The fireplace has broken. The repairs it needs are extensive ( and the inflation of the estimate price may be just as extensive). The estimate is nestled comfortably between $15-20k. I’m waiting for another company to call me back.
TL;DR- Santa broke my chimney.
To pay for it, I may have to work a corner like a Ho-Ho-Ho…
Damn. Might be more cost effective to demo it out and just make it a wall. Unless you need it for heat. Then there are some really efficient wood stove alternatives.
^ This. Almost wrote it myself. And a wood stove is one hell of a lot more efficient than a wood fireplace for heat. I heated with wood for years.

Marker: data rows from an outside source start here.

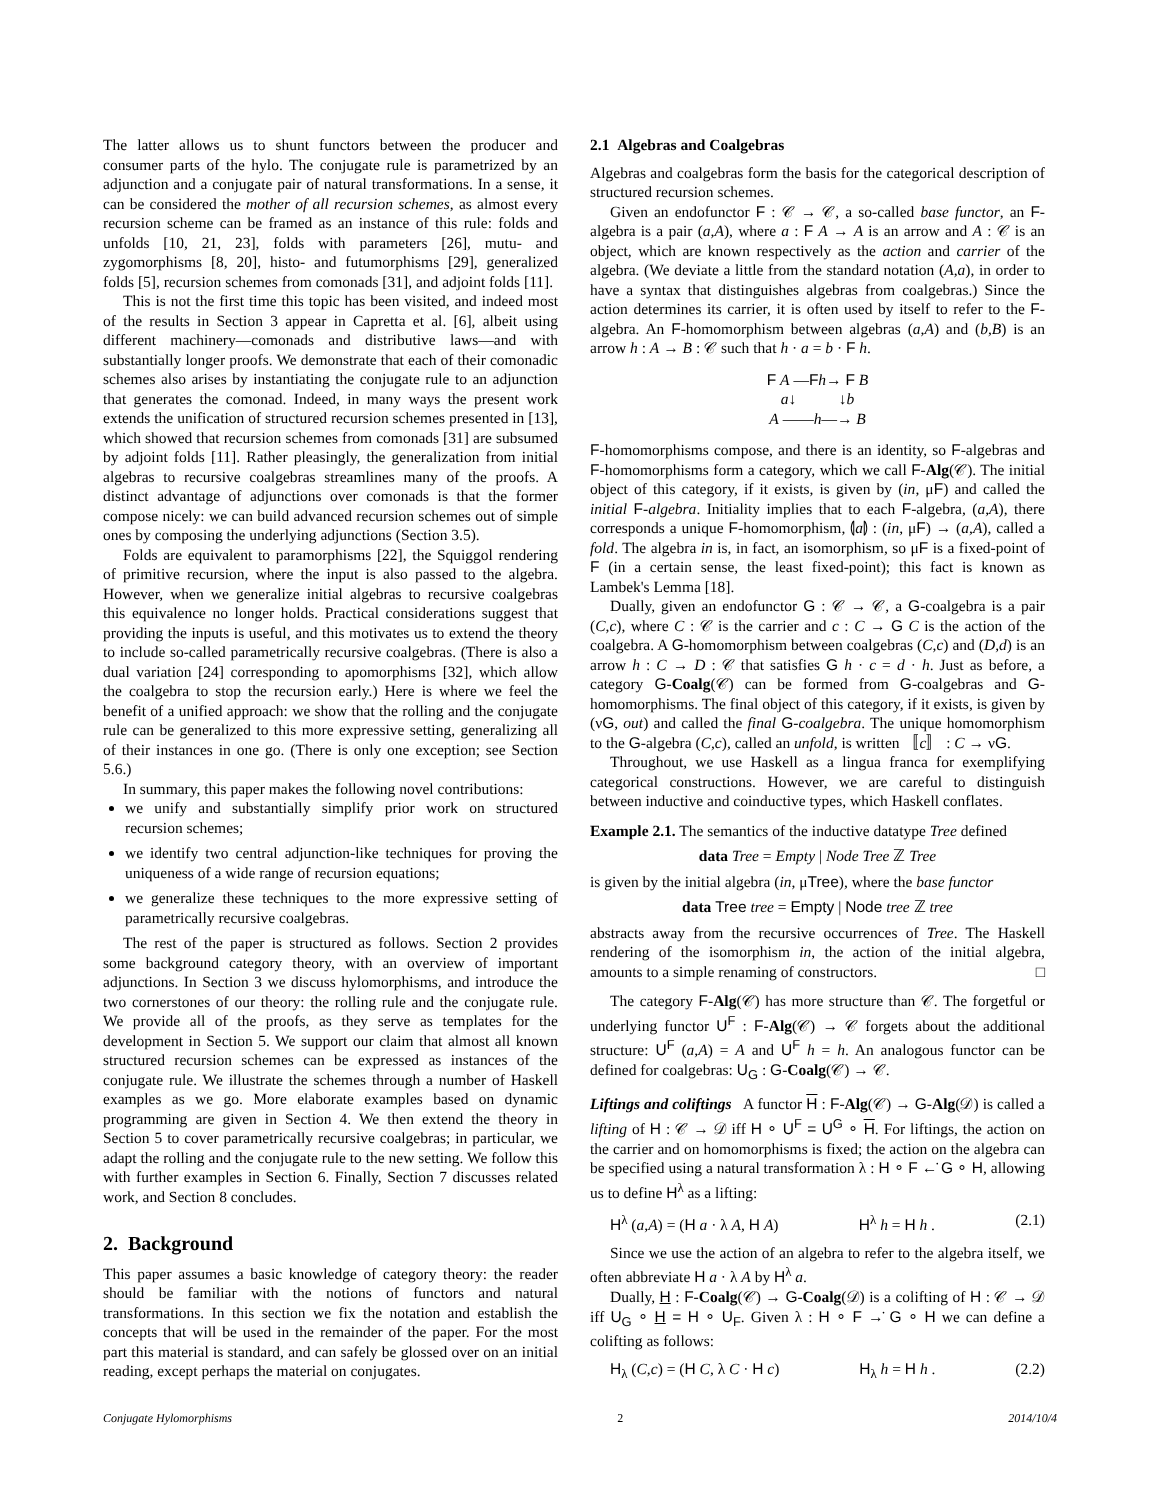The latter allows us to shunt functors between the producer and consumer parts of the hylo. The conjugate rule is parametrized by an adjunction and a conjugate pair of natural transformations. In a sense, it can be considered the mother of all recursion schemes, as almost every recursion scheme can be framed as an instance of this rule: folds and unfolds [10, 21, 23], folds with parameters [26], mutu- and zygomorphisms [8, 20], histo- and futumorphisms [29], generalized folds [5], recursion schemes from comonads [31], and adjoint folds [11].
This is not the first time this topic has been visited, and indeed most of the results in Section 3 appear in Capretta et al. [6], albeit using different machinery—comonads and distributive laws—and with substantially longer proofs. We demonstrate that each of their comonadic schemes also arises by instantiating the conjugate rule to an adjunction that generates the comonad. Indeed, in many ways the present work extends the unification of structured recursion schemes presented in [13], which showed that recursion schemes from comonads [31] are subsumed by adjoint folds [11]. Rather pleasingly, the generalization from initial algebras to recursive coalgebras streamlines many of the proofs. A distinct advantage of adjunctions over comonads is that the former compose nicely: we can build advanced recursion schemes out of simple ones by composing the underlying adjunctions (Section 3.5).
Folds are equivalent to paramorphisms [22], the Squiggol rendering of primitive recursion, where the input is also passed to the algebra. However, when we generalize initial algebras to recursive coalgebras this equivalence no longer holds. Practical considerations suggest that providing the inputs is useful, and this motivates us to extend the theory to include so-called parametrically recursive coalgebras. (There is also a dual variation [24] corresponding to apomorphisms [32], which allow the coalgebra to stop the recursion early.) Here is where we feel the benefit of a unified approach: we show that the rolling and the conjugate rule can be generalized to this more expressive setting, generalizing all of their instances in one go. (There is only one exception; see Section 5.6.)
In summary, this paper makes the following novel contributions:
we unify and substantially simplify prior work on structured recursion schemes;
we identify two central adjunction-like techniques for proving the uniqueness of a wide range of recursion equations;
we generalize these techniques to the more expressive setting of parametrically recursive coalgebras.
The rest of the paper is structured as follows. Section 2 provides some background category theory, with an overview of important adjunctions. In Section 3 we discuss hylomorphisms, and introduce the two cornerstones of our theory: the rolling rule and the conjugate rule. We provide all of the proofs, as they serve as templates for the development in Section 5. We support our claim that almost all known structured recursion schemes can be expressed as instances of the conjugate rule. We illustrate the schemes through a number of Haskell examples as we go. More elaborate examples based on dynamic programming are given in Section 4. We then extend the theory in Section 5 to cover parametrically recursive coalgebras; in particular, we adapt the rolling and the conjugate rule to the new setting. We follow this with further examples in Section 6. Finally, Section 7 discusses related work, and Section 8 concludes.
2. Background
This paper assumes a basic knowledge of category theory: the reader should be familiar with the notions of functors and natural transformations. In this section we fix the notation and establish the concepts that will be used in the remainder of the paper. For the most part this material is standard, and can safely be glossed over on an initial reading, except perhaps the material on conjugates.
2.1 Algebras and Coalgebras
Algebras and coalgebras form the basis for the categorical description of structured recursion schemes.
Given an endofunctor F : 𝒞 → 𝒞, a so-called base functor, an F-algebra is a pair (a,A), where a : F A → A is an arrow and A : 𝒞 is an object, which are known respectively as the action and carrier of the algebra. (We deviate a little from the standard notation (A,a), in order to have a syntax that distinguishes algebras from coalgebras.) Since the action determines its carrier, it is often used by itself to refer to the F-algebra. An F-homomorphism between algebras (a,A) and (b,B) is an arrow h : A → B : 𝒞 such that h · a = b · F h.
F A —Fh→ F B
a↓ ↓b
A ——h—→ B
F-homomorphisms compose, and there is an identity, so F-algebras and F-homomorphisms form a category, which we call F-Alg(𝒞). The initial object of this category, if it exists, is given by (in, μF) and called the initial F-algebra. Initiality implies that to each F-algebra, (a,A), there corresponds a unique F-homomorphism, ⦇a⦈ : (in, μF) → (a,A), called a fold. The algebra in is, in fact, an isomorphism, so μF is a fixed-point of F (in a certain sense, the least fixed-point); this fact is known as Lambek's Lemma [18].
Dually, given an endofunctor G : 𝒞 → 𝒞, a G-coalgebra is a pair (C,c), where C : 𝒞 is the carrier and c : C → G C is the action of the coalgebra. A G-homomorphism between coalgebras (C,c) and (D,d) is an arrow h : C → D : 𝒞 that satisfies G h · c = d · h. Just as before, a category G-Coalg(𝒞) can be formed from G-coalgebras and G-homomorphisms. The final object of this category, if it exists, is given by (νG, out) and called the final G-coalgebra. The unique homomorphism to the G-algebra (C,c), called an unfold, is written 〚c〛 : C → νG.
Throughout, we use Haskell as a lingua franca for exemplifying categorical constructions. However, we are careful to distinguish between inductive and coinductive types, which Haskell conflates.
Example 2.1. The semantics of the inductive datatype Tree defined
data Tree = Empty | Node Tree ℤ Tree
is given by the initial algebra (in, μTree), where the base functor
data Tree tree = Empty | Node tree ℤ tree
abstracts away from the recursive occurrences of Tree. The Haskell rendering of the isomorphism in, the action of the initial algebra, amounts to a simple renaming of constructors. □
The category F-Alg(𝒞) has more structure than 𝒞. The forgetful or underlying functor U<sup>F</sup> : F-Alg(𝒞) → 𝒞 forgets about the additional structure: U<sup>F</sup> (a,A) = A and U<sup>F</sup> h = h. An analogous functor can be defined for coalgebras: U<sub>G</sub> : G-Coalg(𝒞) → 𝒞.
Liftings and coliftings A functor H : F-Alg(𝒞) → G-Alg(𝒟) is called a lifting of H : 𝒞 → 𝒟 iff H ∘ U<sup>F</sup> = U<sup>G</sup> ∘ H. For liftings, the action on the carrier and on homomorphisms is fixed; the action on the algebra can be specified using a natural transformation λ : H ∘ F ←̇ G ∘ H, allowing us to define H<sup>λ</sup> as a lifting:
H<sup>λ</sup> (a,A) = (H a · λ A, H A) H<sup>λ</sup> h = H h . (2.1)
Since we use the action of an algebra to refer to the algebra itself, we often abbreviate H a · λ A by H<sup>λ</sup> a.
Dually, H : F-Coalg(𝒞) → G-Coalg(𝒟) is a colifting of H : 𝒞 → 𝒟 iff U<sub>G</sub> ∘ H = H ∘ U<sub>F</sub>. Given λ : H ∘ F →̇ G ∘ H we can define a colifting as follows:
H<sub>λ</sub> (C,c) = (H C, λ C · H c) H<sub>λ</sub> h = H h . (2.2)
Conjugate Hylomorphisms 2 2014/10/4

You guys are not wrong. We heat with gas. But then we would be the only colonial house in a neighborhood of cute colonial houses w/o a chimney. It wouldn’t be a selling point. Also, if this is accurate… even a quick sale would require repair or $20k off of the sale price.
I really don’t want to sell.
I really don’t want to hang on the corner saying “Hey, Octo! Looking for a Date…?” to every disease ridden conservative with a Genitalia Drip.
Might have to sell some investments…
Our dryer has been acting up since August. It’s an older Frigidaire that has taken to turning itself on and sending error codes. (Only the panel comes on, not the tumbler or the heating element.) We waited forever to schedule a repairman while we dithered about buying a new dryer instead.
The repair guy, Bob, came today and the dryer worked perfectly for him. He took it apart anyway, cleaned out a lot of lint, and handed over some buttons that had come off over the years. Mostly clothing buttons, but one was a control panel button, which was probably the cause of the error code. We thanked him, paid the call-out fee, and sent him on his merry way.
Forty-five minutes later, the dryer came back on and started flashing the error code again. Here’s where it gets good: Our dryer is so old that new parts, which are unavailable for ours due to age, would run $500. Add the $95 call-out fee, taxes, and delivery fee, and we’re right back at the price of a new one. Not even one week after Christmas. Oh, and did I mention that last month I needed an $800 starter for my car?
On the way home from appliance shopping the Check Engine light came on in my husband’s car.
I certainly don’t know your set up. But you may be able to keep the chimney, but not really use it. If you have gas, there may be a way to plumb a line to a gas stove and just punch a whole out of the back of the fireplace for its vent and incoming air. I would not do that with a wood stove though.
I would really talk to so stove people in your area to assess possibilities.
Could you brick up the fireplace and leave the chimney in place? And leave the non-functioning fireplace issue for the next owner to decide about?
The thought occurs that you might not be the only gas-heating house in the neighborhood, and for all you know, other houses are already keeping their chimneys as decorations.
Did he/you get gas while you were out? Every time it has happened to me on one of my vehicles, it was because I hadn’t put the gas cap on quite right. It doesn’t happen right away either. I remove the cap and put it back on securely, and it’s good.
The first time it happened to me I freaked out that I had to take it into a shop, but nope.
Yep, every time my daughter borrows my car and replaces the gas, this happens!
I wish, but no. We have an OBDII device and it gave us a “knock sensor” code. Potential tie rod problems.
This might be the way to go ( but I loved burning wood in that fireplace).
That sucks, I hope it works out for you and isn’t too expensive.